Elizabeth Holmes may be getting out of prison around two years earlier than expected. According to her profile on the Federal Bureau of Prisons website, Holmes' release date is now scheduled for December 29th, 2032. That means the time she'll serve is almost two years shorter than her original sentence, which was supposed to last for 11 years and three months. The agency has confirmed her shortened (nine years and seven months) sentence to The Guardian but didn't comment further, citing the privacy and safety of inmates.
Holmes was indicted on charges of fraud back in 2018, a few years after a series of reports from the Wall Street Journal exposed that Theranos' proprietary "fingerprick" blood-testing technology was faulty. The publication had also reported that the company was aware of its issues but sent inaccurate test results to patients anyway. In 2022, Holmes was found guilty of defrauding investors and was sentenced to 135 months in prison, as well as three years of supervised release.

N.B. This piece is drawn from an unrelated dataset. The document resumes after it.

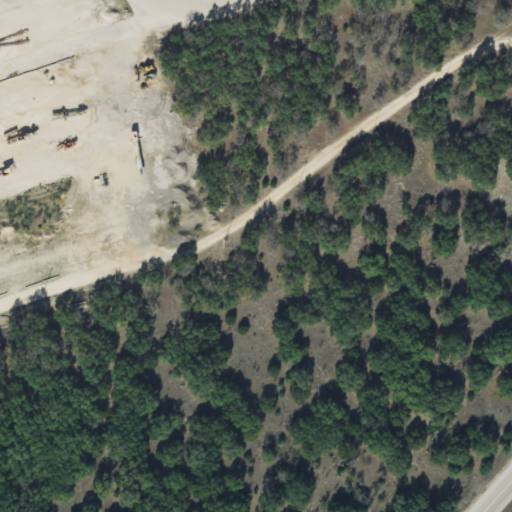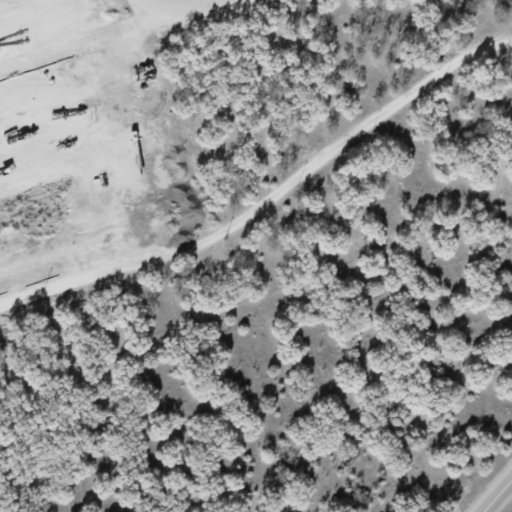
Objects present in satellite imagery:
road: (170, 0)
road: (501, 500)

The former Theranos chief, who had been out on bail from the time she was indicted, tried to convince the court to allow her to stay out of prison while she was appealing her case. She failed in her bid to stay out of prison, though, and reported to a minimum-security, all-female facility in Texas on May 30th. It's unclear why her sentence was quietly reduced, but factors like good conduct, the completion of assignments and rehabilitation programs, as well as the credits inmates receive for various activities could result in a shorter sentence. Based on the prison bureau's website, Ramesh "Sunny" Balwani, who was Theranos' former president, will also be released two years earlier than expected in April 2034.
As for Holmes, she was ordered to pay $452 million in restitution to the fraud victims in addition to serving time in prison and going through supervised release. As Gizmodo notes, Holmes had an estimated net worth of $4.5 billion before Theranos' downfall. Forbes had lowered her estimated net worth to nothing a year later, and her lawyers argued that she could not afford to add $250 per month to her restitution schedule after she gets out.